• [Yapılacak İş 1]:
Şeyh Ahmed Dede hakkındaki metinde, içinde "Türk kültürü coğrafyası" sözcükleri geçen yerle başlayıp "durarak baş­lamak istiyorum." sözcükleriyle biten kısmı hiçbir değişiklik yapmadan kopyalayın.

• [Seçilen Bölüm]:
########
Sayfayı Yazdır | Pencereyi Kapat | Resimleri Göster


FIRAT KENARINDA BİR HORASAN ERENİ ŞEYH AHMED DEDE ( Doç. Dr. Muhammet Beşir AŞAN )


Açıklama: FIRAT KENARINDA BİR HORASAN ERENİ ŞEYH AHMED DEDE ( Doç. Dr. Muhammet Beşir AŞAN )
Kategori: Tarihçe
Eklenme Tarihi: 10 Nisan 2013
Geçerli Tarih: 17 Mayıs 2024, 12:11
Site: Fethiye'nin Dünyaya Açılan Penceresi
URL: http://www.aliseydi-sevim.com/haber_detay.asp?haberID=940



FIRAT KENARINDA BİR HORASAN ERENİ ŞEYH AHMED DEDE

                             ( Doç. Dr. Muhammet Beşir AŞAN )

İki bin yılının eşiğine geldiğimiz bugünlerde, yüzyılımızın bir özelliği olarak, demir perdeler yıkılmış, gelişen iletişim imkanları, bloklara ayrılmış dünyada yeniden yapılanmaları zorunlu hale getirmiştir. Bununla beraber Türk kültürünün yayıldığı geniş coğrafyada, bugün de varlıklarını devam ettiren Türk cumhuriyetleri ile kültürel ve ekonomik ilişkilerimiz belirli bir hız kazanmıştır. Kültürel ilişkilerimizin geliştirilmesine I. Uluslararası Türk Dünyası Eren ve Evliyaları Kongresi gibi benzer faaliyetlerin büyük katkısı olacaktır. Bu yönüyle kongreyi düzenleyen Kültür Bakanlığı Halk Kültürlerini Araştırma ve Geliştirme Genel Müdürlüğü ve Anadolu Erenleri Kültür ve Sanat Vakfı’na teşekkür ediyorum.

Bildirim “Fırat Kenarında Bir Horasan Ereni Şeyh Ahmet Dede” ile ilgili olacaktır(1). Bu bildiride, Şeyh Ahmed Dede’nin Horasan’dan gelişi ve ailesi ile ilgili mezar taşları üzerinde durularak yaşadığı dönem aydınlatılmaya çalışılacaktır.

Türk kültürü coğrafyası içerisinde, Anadolu’yu yakından ilgilendiren, Türkler’in İslamiyet’i tanıdığı ve Büyük Selçuklu Devleti’nin bir bölümü olan Horasan bölgesinin büyük önemi vardır. Bunun için bildirimle yakından ilgisi olan “Horasan” ve “Horasan Etenleri” kavramları üzerinde durarak baş­lamak istiyorum.
########
• [Görev Verileri]:
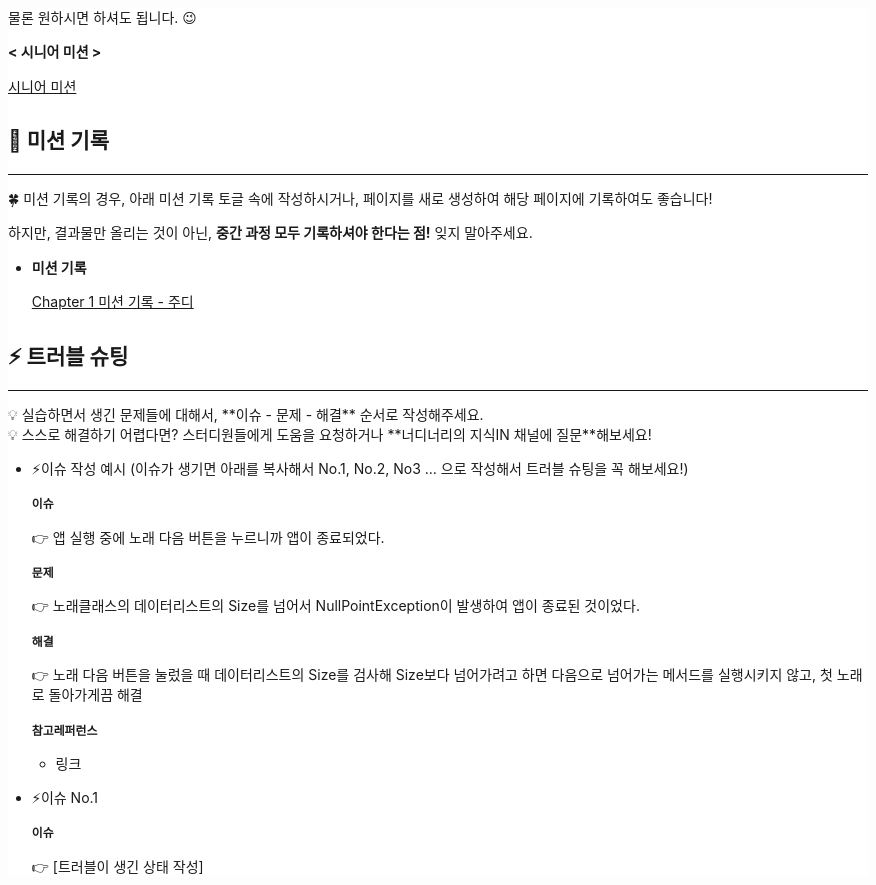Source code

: 물론 원하시면 하셔도 됩니다. 😉

**< 시니어 미션 >**

[시니어 미션](Chapter%201%20Database%20%EC%84%A4%EA%B3%84%202748c5ff891780dcb681e54f6f8bd9ed/%EC%8B%9C%EB%8B%88%EC%96%B4%20%EB%AF%B8%EC%85%98%202748c5ff8917818ca9acd8a7d9318e3e.md)

## 💪 미션 기록

---

<aside>
🍀 미션 기록의 경우, 아래 미션 기록 토글 속에 작성하시거나, 페이지를 새로 생성하여 해당 페이지에 기록하여도 좋습니다!

하지만, 결과물만 올리는 것이 아닌, **중간 과정 모두 기록하셔야 한다는 점!** 잊지 말아주세요.

</aside>

- **미션 기록**
    
    [Chapter 1 미션 기록 - 주디](Chapter%201%20Database%20%EC%84%A4%EA%B3%84%202748c5ff891780dcb681e54f6f8bd9ed/Chapter%201%20%EB%AF%B8%EC%85%98%20%EA%B8%B0%EB%A1%9D%20-%20%EC%A3%BC%EB%94%94%202748c5ff89178133b98bd4e26bde0462.md)
    

## ⚡ 트러블 슈팅

---

<aside>
💡 실습하면서 생긴 문제들에 대해서, **이슈 - 문제 - 해결** 순서로 작성해주세요.

</aside>

<aside>
💡 스스로 해결하기 어렵다면? 스터디원들에게 도움을 요청하거나 **너디너리의 지식IN 채널에 질문**해보세요!

</aside>

- ⚡이슈 작성 예시 (이슈가 생기면 아래를 복사해서 No.1, No.2, No3 … 으로 작성해서 트러블 슈팅을 꼭 해보세요!)
    
    **`이슈`**
    
    👉 앱 실행 중에 노래 다음 버튼을 누르니까 앱이 종료되었다.
    
    **`문제`**
    
    👉 노래클래스의 데이터리스트의 Size를 넘어서 NullPointException이 발생하여 앱이 종료된 것이었다. 
    
    **`해결`**
    
    👉  노래 다음 버튼을 눌렀을 때 데이터리스트의 Size를 검사해 Size보다 넘어가려고 하면 다음으로 넘어가는 메서드를 실행시키지 않고, 첫 노래로 돌아가게끔 해결
    
    **`참고레퍼런스`**
    
    - 링크
- ⚡이슈 No.1
    
    **`이슈`**
    
    👉 [트러블이 생긴 상태 작성]
    
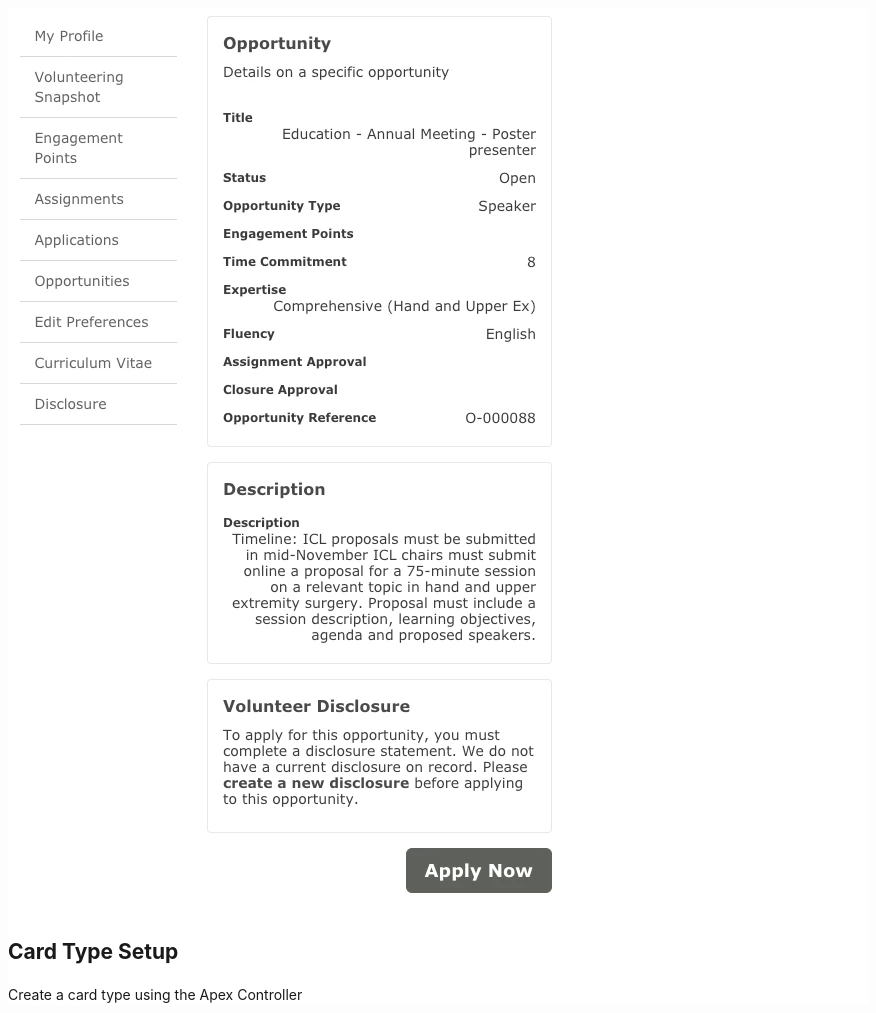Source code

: ![Controlling%20a%20Plain%20Text%20Card%20via%20a%20Data%20Source%20an%2007813e9501a743b09c4390f249ac8bcd/Untitled%201.png](Controlling%20a%20Plain%20Text%20Card%20via%20a%20Data%20Source%20an%2007813e9501a743b09c4390f249ac8bcd/Untitled%201.png)

## Card Type Setup

Create a card type using the Apex Controller
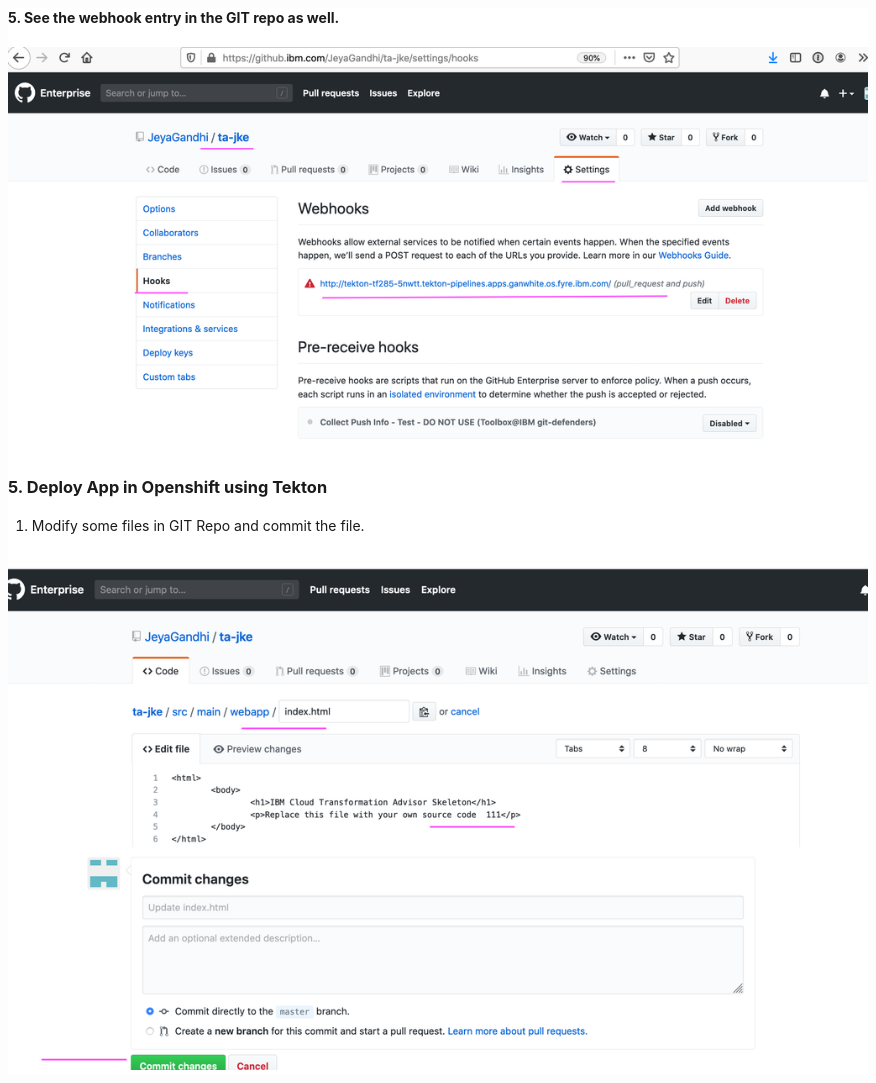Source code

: #### 5. See the webhook entry in the GIT repo as well.

![ Webhook in GIT](images/15-git-webhook-created.png?raw=true " Webhook in GIT")

### 5. Deploy App in Openshift using Tekton

1. Modify some files in GIT Repo and commit the file.

![ Modify file](images/16-git-modify-source.png?raw=true " Modify file")
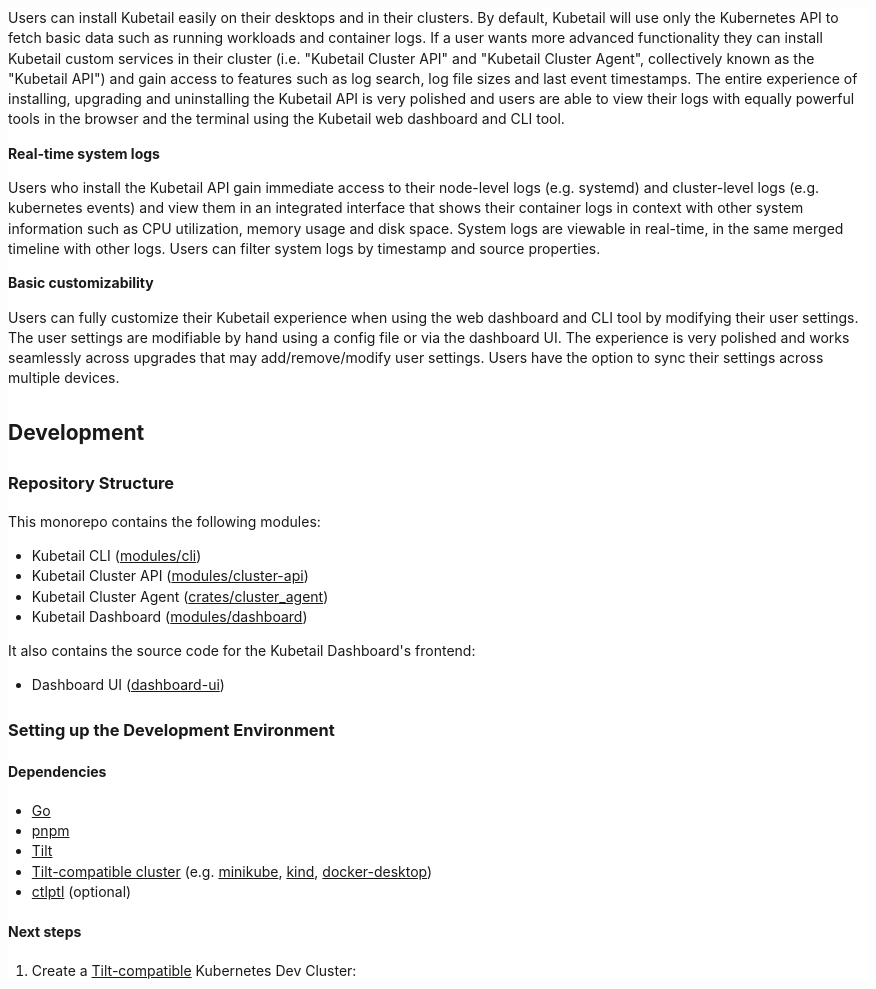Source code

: Users can install Kubetail easily on their desktops and in their clusters. By default, Kubetail will use only the Kubernetes API to fetch basic data such as running workloads and container logs. If a user wants more advanced functionality they can install Kubetail custom services in their cluster (i.e. "Kubetail Cluster API" and "Kubetail Cluster Agent", collectively known as the "Kubetail API") and gain access to features such as log search, log file sizes and last event timestamps. The entire experience of installing, upgrading and uninstalling the Kubetail API is very polished and users are able to view their logs with equally powerful tools in the browser and the terminal using the Kubetail web dashboard and CLI tool.

**Real-time system logs**

Users who install the Kubetail API gain immediate access to their node-level logs (e.g. systemd) and cluster-level logs (e.g. kubernetes events) and view them in an integrated interface that shows their container logs in context with other system information such as CPU utilization, memory usage and disk space. System logs are viewable in real-time, in the same merged timeline with other logs. Users can filter system logs by timestamp and source properties.

**Basic customizability**

Users can fully customize their Kubetail experience when using the web dashboard and CLI tool by modifying their user settings. The user settings are modifiable by hand using a config file or via the dashboard UI. The experience is very polished and works seamlessly across upgrades that may add/remove/modify user settings. Users have the option to sync their settings across multiple devices.

## Development

### Repository Structure

This monorepo contains the following modules:

* Kubetail CLI ([modules/cli](modules/cli))
* Kubetail Cluster API ([modules/cluster-api](modules/cluster-api))
* Kubetail Cluster Agent ([crates/cluster_agent](crates/cluster_agent))
* Kubetail Dashboard ([modules/dashboard](modules/dashboard))

It also contains the source code for the Kubetail Dashboard's frontend:

* Dashboard UI ([dashboard-ui](dashboard-ui))

### Setting up the Development Environment

#### Dependencies

* [Go](https://go.dev/)
* [pnpm](https://pnpm.io/)
* [Tilt](https://tilt.dev/)
* [Tilt-compatible cluster](https://docs.tilt.dev/choosing_clusters.html) (e.g. [minikube](https://minikube.sigs.k8s.io/docs/), [kind](https://kind.sigs.k8s.io/docs/user/quick-start/), [docker-desktop](https://docs.tilt.dev/choosing_clusters.html#docker-for-desktop))
* [ctlptl](https://github.com/tilt-dev/ctlptl) (optional)

#### Next steps

1. Create a [Tilt-compatible](https://docs.tilt.dev/choosing_clusters.html) Kubernetes Dev Cluster:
########
• [Yapılacak İş 2]:
Listenin başından, içinde "### 5. Deploy App in Openshift using Tekton" geçen satıra kadar uzanan satırlarda "Tekton" yerine "Jenkins" yazarak değişiklik yapın; iki uç satır da dahil olmak üzere başka hiçbir şeye dokunmadan yalnızca bu satırları verin. Resimleri cevaba katmayın.

• [Görev Çıktısı 1]:
Türk kültürü coğrafyası içerisinde, Anadolu’yu yakından ilgilendiren, Türkler’in İslamiyet’i tanıdığı ve Büyük Selçuklu Devleti’nin bir bölümü olan Horasan bölgesinin büyük önemi vardır. Bunun için bildirimle yakından ilgisi olan “Horasan” ve “Horasan Etenleri” kavramları üzerinde durarak baş­lamak istiyorum.

• [Görev Çıktısı 2]:
Source code

: 물론 원하시면 하셔도 됩니다. 😉

**< 시니어 미션 >**

[시니어 미션](Chapter%201%20Database%20%EC%84%A4%EA%B3%84%202748c5ff891780dcb681e54f6f8bd9ed/%EC%8B%9C%EB%8B%88%EC%96%B4%20%EB%AF%B8%EC%85%98%202748c5ff8917818ca9acd8a7d9318e3e.md)

## 💪 미션 기록

---

<aside>
🍀 미션 기록의 경우, 아래 미션 기록 토글 속에 작성하시거나, 페이지를 새로 생성하여 해당 페이지에 기록하여도 좋습니다!

하지만, 결과물만 올리는 것이 아닌, **중간 과정 모두 기록하셔야 한다는 점!** 잊지 말아주세요.

</aside>

- **미션 기록**
    
    [Chapter 1 미션 기록 - 주디](Chapter%201%20Database%20%EC%84%A4%EA%B3%84%202748c5ff891780dcb681e54f6f8bd9ed/Chapter%201%20%EB%AF%B8%EC%85%98%20%EA%B8%B0%EB%A1%9D%20-%20%EC%A3%BC%EB%94%94%202748c5ff89178133b98bd4e26bde0462.md)
    

## ⚡ 트러블 슈팅

---

<aside>
💡 실습하면서 생긴 문제들에 대해서, **이슈 - 문제 - 해결** 순서로 작성해주세요.

</aside>

<aside>
💡 스스로 해결하기 어렵다면? 스터디원들에게 도움을 요청하거나 **너디너리의 지식IN 채널에 질문**해보세요!

</aside>

- ⚡이슈 작성 예시 (이슈가 생기면 아래를 복사해서 No.1, No.2, No3 … 으로 작성해서 트러블 슈팅을 꼭 해보세요!)
    
    **`이슈`**
    
    👉 앱 실행 중에 노래 다음 버튼을 누르니까 앱이 종료되었다.
    
    **`문제`**
    
    👉 노래클래스의 데이터리스트의 Size를 넘어서 NullPointException이 발생하여 앱이 종료된 것이었다. 
    
    **`해결`**
    
    👉  노래 다음 버튼을 눌렀을 때 데이터리스트의 Size를 검사해 Size보다 넘어가려고 하면 다음으로 넘어가는 메서드를 실행시키지 않고, 첫 노래로 돌아가게끔 해결
    
    **`참고레퍼런스`**
    
    - 링크
- ⚡이슈 No.1
    
    **`이슈`**
    
    👉 [트러블이 생긴 상태 작성]
    
Source code

: ![Controlling%20a%20Plain%20Text%20Card%20via%20a%20Data%20Source%20an%2007813e9501a743b09c4390f249ac8bcd/Untitled%201.png](Controlling%20a%20Plain%20Text%20Card%20via%20a%20Data%20Source%20an%2007813e9501a743b09c4390f249ac8bcd/Untitled%201.png)

## Card Type Setup

Create a card type using the Apex Controller
Source code

: #### 5. See the webhook entry in the GIT repo as well.

![ Webhook in GIT](images/15-git-webhook-created.png?raw=true " Webhook in GIT")

### 5. Deploy App in Openshift using Jenkins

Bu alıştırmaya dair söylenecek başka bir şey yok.